■ **GIVEN REQUEST**:
Rewrite the stretch of rows below, from the first line through the line containing "scientific name: Xeromphalina cauticinalis", as a JSON list of strings with one string per line. Leave out any blank lines.

■ ■ ■ ■ ■ ■ ■

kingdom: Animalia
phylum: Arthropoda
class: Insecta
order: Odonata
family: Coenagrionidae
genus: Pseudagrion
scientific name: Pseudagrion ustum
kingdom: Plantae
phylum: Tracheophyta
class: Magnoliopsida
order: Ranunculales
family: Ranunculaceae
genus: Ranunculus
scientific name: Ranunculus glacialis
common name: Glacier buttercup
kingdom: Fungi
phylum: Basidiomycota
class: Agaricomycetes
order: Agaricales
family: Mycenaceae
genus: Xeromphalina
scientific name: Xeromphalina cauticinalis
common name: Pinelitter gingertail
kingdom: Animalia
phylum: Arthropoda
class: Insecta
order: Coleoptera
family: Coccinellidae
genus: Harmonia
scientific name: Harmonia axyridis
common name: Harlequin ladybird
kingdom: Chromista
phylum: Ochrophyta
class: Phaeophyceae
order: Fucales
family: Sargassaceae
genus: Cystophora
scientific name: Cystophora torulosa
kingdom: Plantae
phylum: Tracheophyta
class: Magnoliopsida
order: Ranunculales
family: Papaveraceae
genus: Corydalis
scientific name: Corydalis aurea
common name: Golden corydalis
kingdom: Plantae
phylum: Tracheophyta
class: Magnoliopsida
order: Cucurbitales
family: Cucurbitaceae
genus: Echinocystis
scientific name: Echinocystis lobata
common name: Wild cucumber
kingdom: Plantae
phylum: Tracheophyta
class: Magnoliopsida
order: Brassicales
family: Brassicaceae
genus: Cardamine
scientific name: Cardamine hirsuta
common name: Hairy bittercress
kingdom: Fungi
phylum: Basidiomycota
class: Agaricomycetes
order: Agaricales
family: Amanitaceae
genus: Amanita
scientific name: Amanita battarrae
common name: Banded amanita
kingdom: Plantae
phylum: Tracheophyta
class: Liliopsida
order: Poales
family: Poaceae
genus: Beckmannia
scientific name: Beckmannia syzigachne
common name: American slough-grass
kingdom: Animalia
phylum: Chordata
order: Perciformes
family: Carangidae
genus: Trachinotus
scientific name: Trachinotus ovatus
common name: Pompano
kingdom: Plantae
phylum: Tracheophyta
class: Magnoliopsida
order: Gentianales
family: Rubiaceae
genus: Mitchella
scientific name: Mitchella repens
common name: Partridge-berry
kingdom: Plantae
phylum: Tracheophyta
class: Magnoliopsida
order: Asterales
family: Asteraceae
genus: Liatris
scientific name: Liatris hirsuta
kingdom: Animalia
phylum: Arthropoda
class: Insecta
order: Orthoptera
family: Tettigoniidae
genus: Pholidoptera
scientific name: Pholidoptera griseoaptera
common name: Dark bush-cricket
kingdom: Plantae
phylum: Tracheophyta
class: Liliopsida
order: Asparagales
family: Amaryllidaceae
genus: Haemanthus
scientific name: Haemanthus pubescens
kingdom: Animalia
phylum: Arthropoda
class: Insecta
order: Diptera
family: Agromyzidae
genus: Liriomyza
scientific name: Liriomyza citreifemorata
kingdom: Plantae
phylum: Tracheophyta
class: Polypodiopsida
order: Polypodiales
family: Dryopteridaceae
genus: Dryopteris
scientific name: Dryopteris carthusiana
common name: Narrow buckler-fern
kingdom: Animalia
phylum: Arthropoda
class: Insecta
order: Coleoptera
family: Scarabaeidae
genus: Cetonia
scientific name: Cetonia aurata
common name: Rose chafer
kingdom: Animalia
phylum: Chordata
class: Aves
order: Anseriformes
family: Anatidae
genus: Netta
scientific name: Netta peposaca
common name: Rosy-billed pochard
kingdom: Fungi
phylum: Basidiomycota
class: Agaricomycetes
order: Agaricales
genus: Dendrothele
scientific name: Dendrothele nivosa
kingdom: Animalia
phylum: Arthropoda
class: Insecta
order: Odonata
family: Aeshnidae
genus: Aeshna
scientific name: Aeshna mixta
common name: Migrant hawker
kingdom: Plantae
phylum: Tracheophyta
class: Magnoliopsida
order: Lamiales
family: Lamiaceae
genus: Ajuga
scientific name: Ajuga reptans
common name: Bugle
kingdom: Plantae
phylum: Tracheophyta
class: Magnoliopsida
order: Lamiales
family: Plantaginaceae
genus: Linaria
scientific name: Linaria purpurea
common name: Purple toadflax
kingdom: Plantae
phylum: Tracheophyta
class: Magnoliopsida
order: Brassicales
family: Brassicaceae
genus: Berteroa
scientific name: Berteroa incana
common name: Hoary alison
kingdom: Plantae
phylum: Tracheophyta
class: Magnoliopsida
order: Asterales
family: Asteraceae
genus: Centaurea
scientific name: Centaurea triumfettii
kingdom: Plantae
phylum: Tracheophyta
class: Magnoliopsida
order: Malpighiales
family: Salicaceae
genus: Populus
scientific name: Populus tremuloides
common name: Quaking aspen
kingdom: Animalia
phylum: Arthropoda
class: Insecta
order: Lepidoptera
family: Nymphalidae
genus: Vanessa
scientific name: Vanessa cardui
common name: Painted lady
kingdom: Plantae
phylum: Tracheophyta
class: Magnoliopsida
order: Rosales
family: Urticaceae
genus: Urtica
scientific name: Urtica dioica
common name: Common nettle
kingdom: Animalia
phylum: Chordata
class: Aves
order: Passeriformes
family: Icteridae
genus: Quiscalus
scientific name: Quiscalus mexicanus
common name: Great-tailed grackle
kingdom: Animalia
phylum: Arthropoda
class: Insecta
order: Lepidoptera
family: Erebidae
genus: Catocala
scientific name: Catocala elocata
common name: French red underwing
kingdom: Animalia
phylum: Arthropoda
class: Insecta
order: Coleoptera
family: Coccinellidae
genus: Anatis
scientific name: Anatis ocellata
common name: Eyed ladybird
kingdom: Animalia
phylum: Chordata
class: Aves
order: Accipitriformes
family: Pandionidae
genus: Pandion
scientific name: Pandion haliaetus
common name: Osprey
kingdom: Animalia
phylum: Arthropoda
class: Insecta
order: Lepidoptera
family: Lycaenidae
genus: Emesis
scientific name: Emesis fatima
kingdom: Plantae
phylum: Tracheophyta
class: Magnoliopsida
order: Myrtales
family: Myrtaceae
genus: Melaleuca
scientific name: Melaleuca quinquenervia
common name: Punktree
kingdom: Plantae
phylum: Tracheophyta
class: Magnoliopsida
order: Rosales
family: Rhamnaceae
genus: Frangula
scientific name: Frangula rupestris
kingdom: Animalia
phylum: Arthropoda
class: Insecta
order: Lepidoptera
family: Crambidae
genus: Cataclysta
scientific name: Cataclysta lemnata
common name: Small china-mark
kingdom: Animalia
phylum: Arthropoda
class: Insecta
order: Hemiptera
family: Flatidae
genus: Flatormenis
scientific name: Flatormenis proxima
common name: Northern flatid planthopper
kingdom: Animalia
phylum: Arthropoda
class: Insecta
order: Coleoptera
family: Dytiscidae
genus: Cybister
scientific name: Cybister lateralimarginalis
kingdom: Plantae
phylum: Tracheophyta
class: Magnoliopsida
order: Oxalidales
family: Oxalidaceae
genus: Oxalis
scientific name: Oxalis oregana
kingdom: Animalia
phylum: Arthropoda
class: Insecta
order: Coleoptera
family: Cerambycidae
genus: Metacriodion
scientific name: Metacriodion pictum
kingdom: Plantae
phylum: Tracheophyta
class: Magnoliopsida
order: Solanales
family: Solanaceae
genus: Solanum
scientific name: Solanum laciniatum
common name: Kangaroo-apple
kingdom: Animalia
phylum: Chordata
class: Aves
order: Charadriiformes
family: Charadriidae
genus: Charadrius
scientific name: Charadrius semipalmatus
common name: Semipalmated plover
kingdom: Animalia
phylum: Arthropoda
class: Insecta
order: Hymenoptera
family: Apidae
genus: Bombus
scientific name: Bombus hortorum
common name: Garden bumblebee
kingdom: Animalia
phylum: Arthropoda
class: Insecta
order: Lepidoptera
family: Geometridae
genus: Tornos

■ ■ ■ ■ ■ ■ ■

■ **RESPONSE TO THE EXERCISE**:
[
  "kingdom: Animalia",
  "phylum: Arthropoda",
  "class: Insecta",
  "order: Odonata",
  "family: Coenagrionidae",
  "genus: Pseudagrion",
  "scientific name: Pseudagrion ustum",
  "kingdom: Plantae",
  "phylum: Tracheophyta",
  "class: Magnoliopsida",
  "order: Ranunculales",
  "family: Ranunculaceae",
  "genus: Ranunculus",
  "scientific name: Ranunculus glacialis",
  "common name: Glacier buttercup",
  "kingdom: Fungi",
  "phylum: Basidiomycota",
  "class: Agaricomycetes",
  "order: Agaricales",
  "family: Mycenaceae",
  "genus: Xeromphalina",
  "scientific name: Xeromphalina cauticinalis"
]